Hover over any one of the sidebar options and get treated to a live preview of your photo as it cycles through different values of contrast, hue, exposure, etc.

CameraBag Pro

It’s a quick and slick, slimmed down Photoshop for your nimble editing needs. Fix images on the go instead of creating a separate image editing task. It’s a time hack, really. No need to scrutinize every pixel — consider how long a site visitor will stay on that particular frame of your webpage. Look at the photo that long. Pretty? Great.

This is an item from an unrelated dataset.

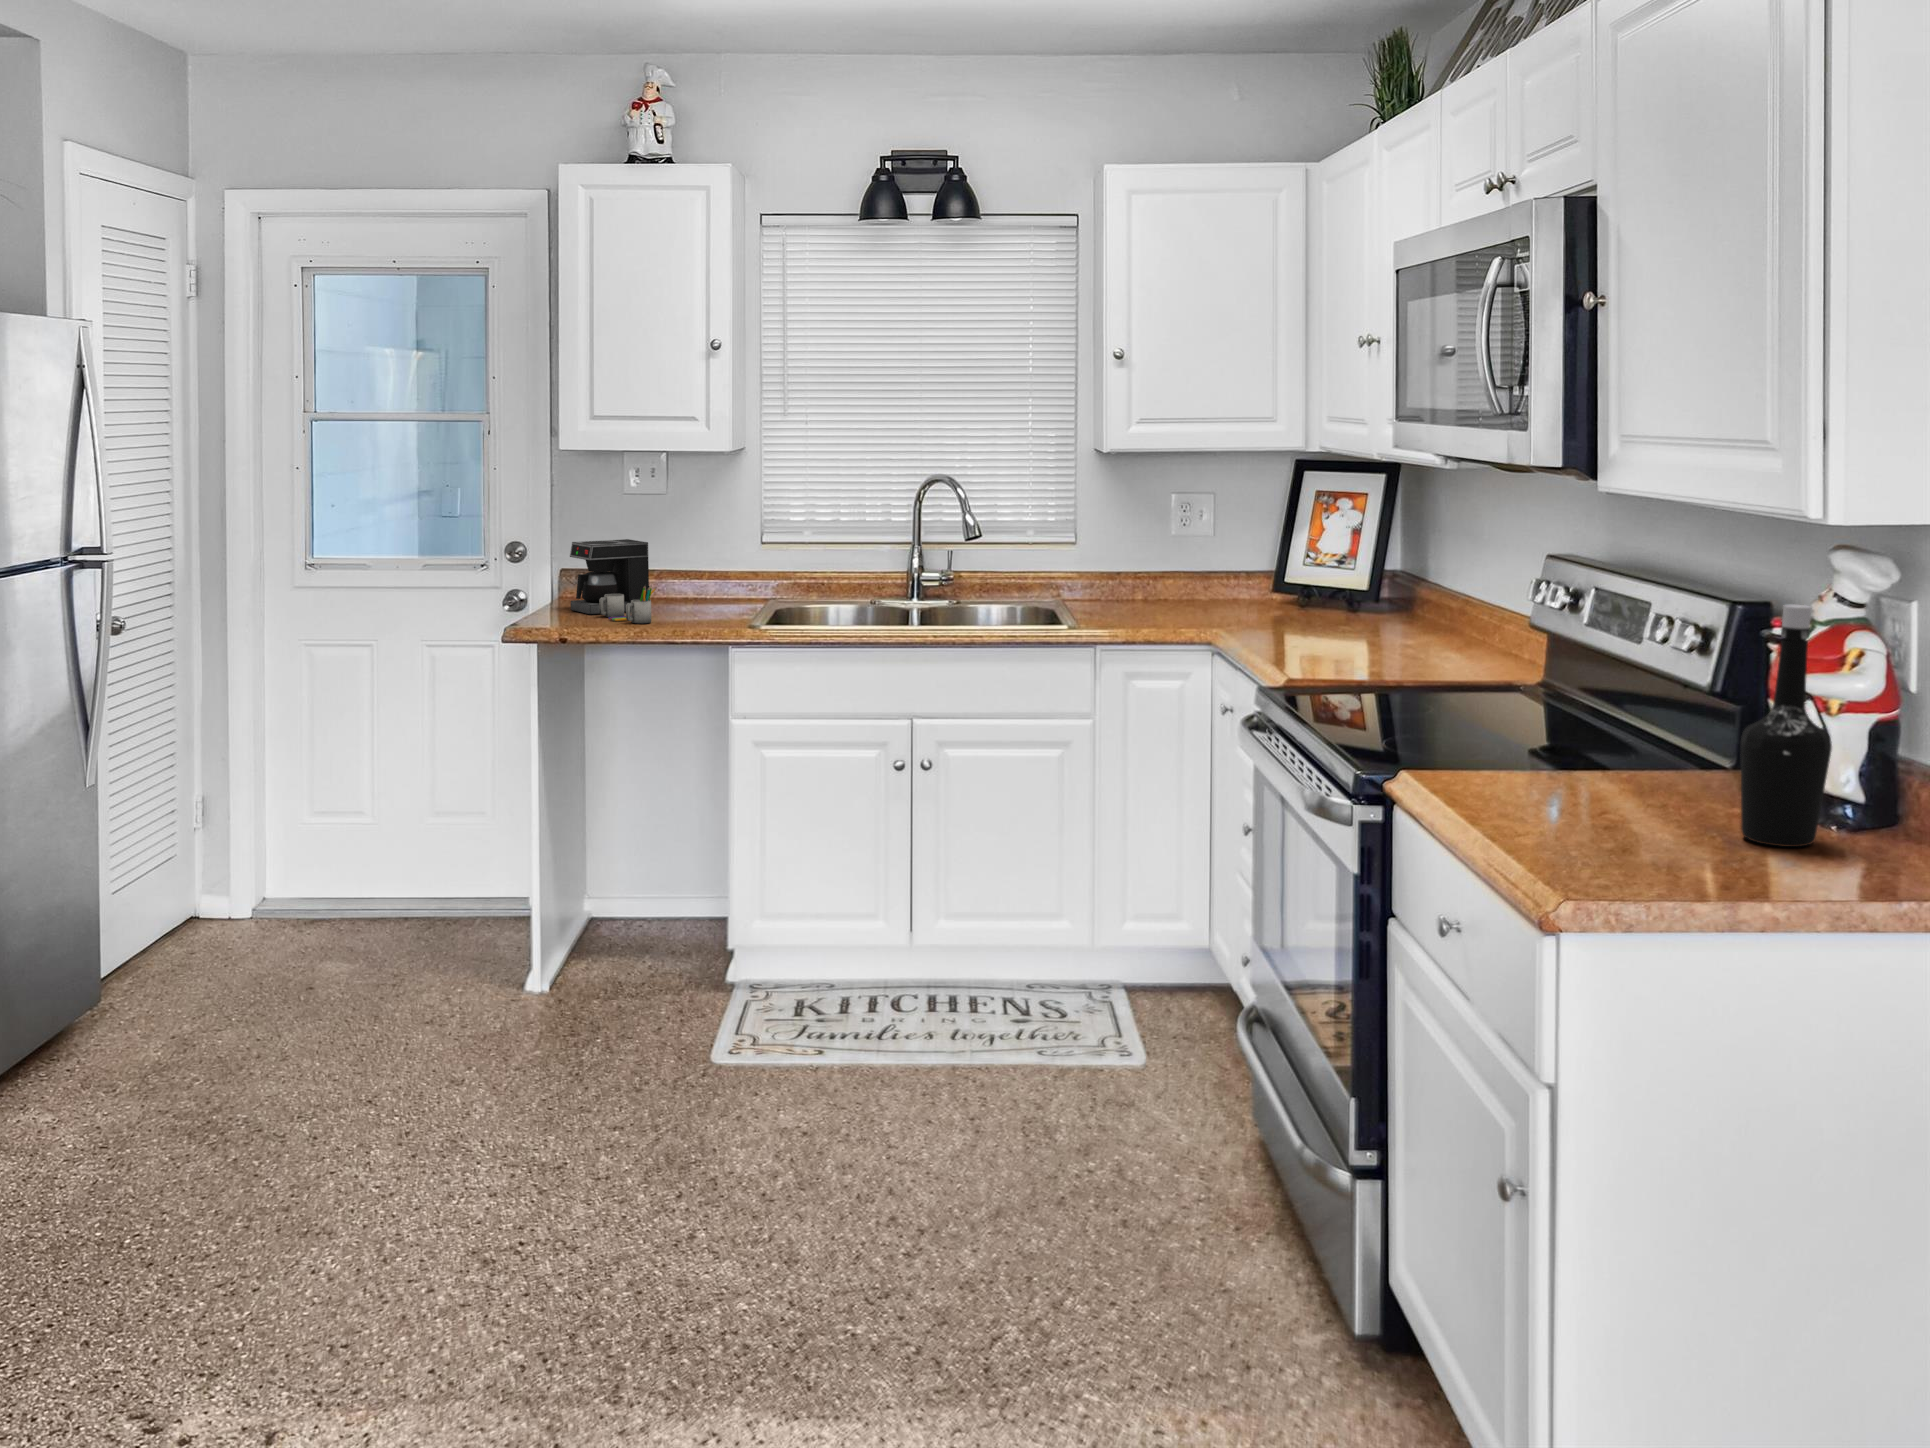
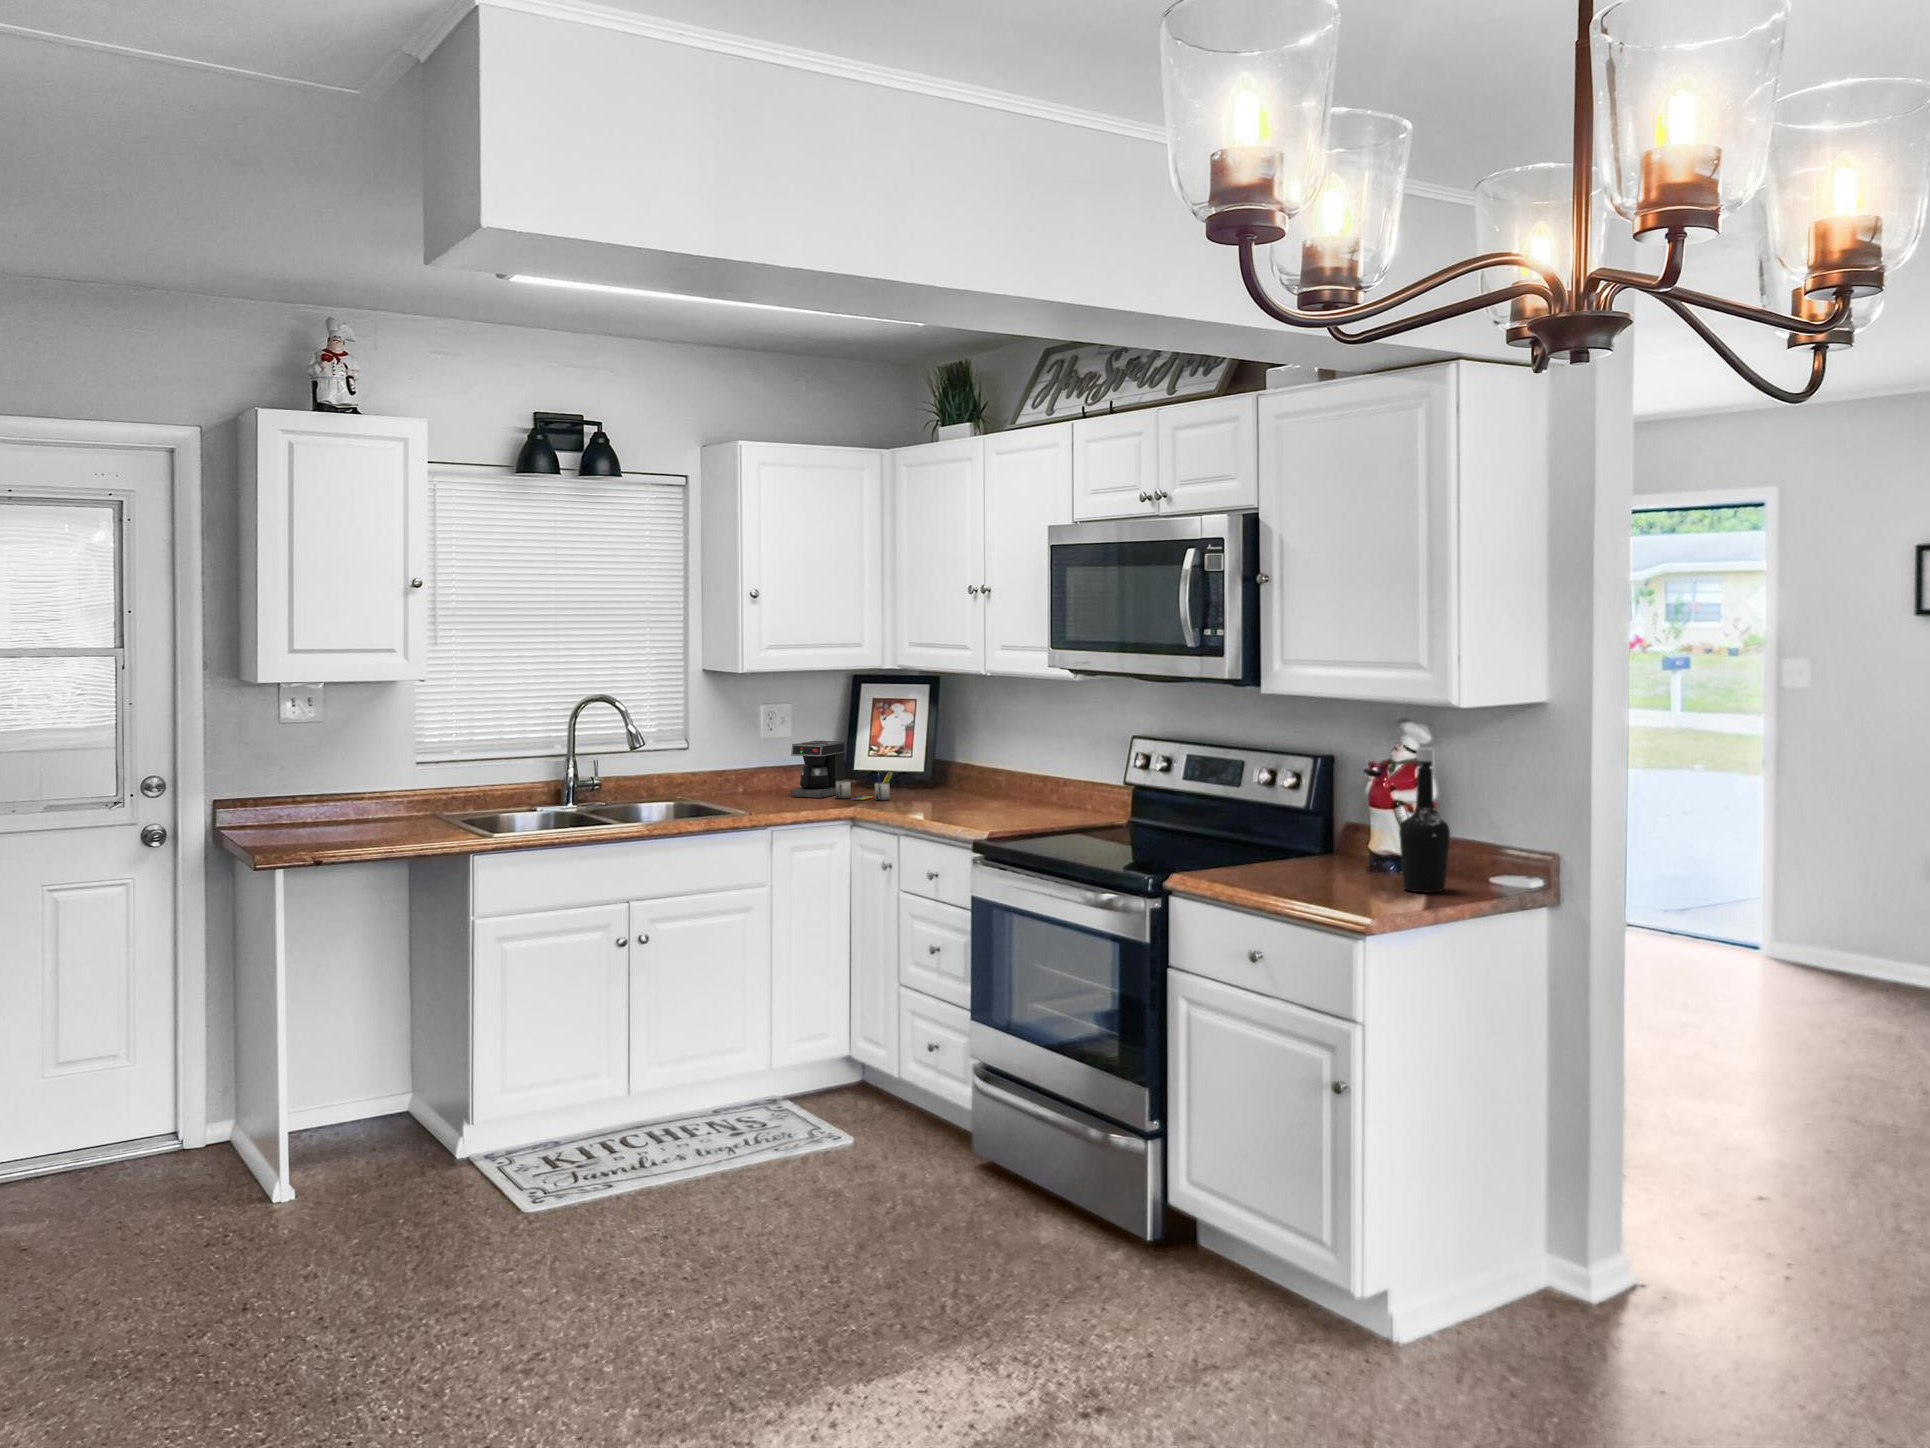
coffee maker: present [570,539,656,624] -> present [791,741,893,800]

Pretty great.

Finishing touches

As important as practical performance is legal performance. Having a squeaky clean usage rights record will save loads of time and trouble down the line. Be sure images are copyright free or have a Creative Commons license — again, make good use of that simple dropdown option in Google image search which helps differentiate the free from the fancy. Images for sale can rack up the site building bill, and piracy won’t get you far as your content rallies eyeballs. Just something to be wary of. It’s often we accidentally use images that belong to others because it’s uncommon to be stopped or notified when downloading protected photo files from other sites or off of search engines. Remember: Ignorance is no excuse for piracy.

Downsizing site load is about diligence and consistency. It may be easy to haphazardly fling files into your HTML, but it’s messy. And block-based site builders are not always to be trusted when handling various formats and metadata. It is always recommended to comb through your own content to be sure it’s format-clean, copyright compliant, and compressed. There are plenty of marvelous applications to dispel related tedium. In the long run, image optimization pays off. Take our word for it. And if you’ve already started tweaking your site with some of these tips, don’t look past the past — check old content and static pages for any images that could use a good dusting. You’ll be amazed at how much lighter your site will feel. Maybe, just maybe, it’ll be lighter than Ms. Pressly. But that’s a stretch.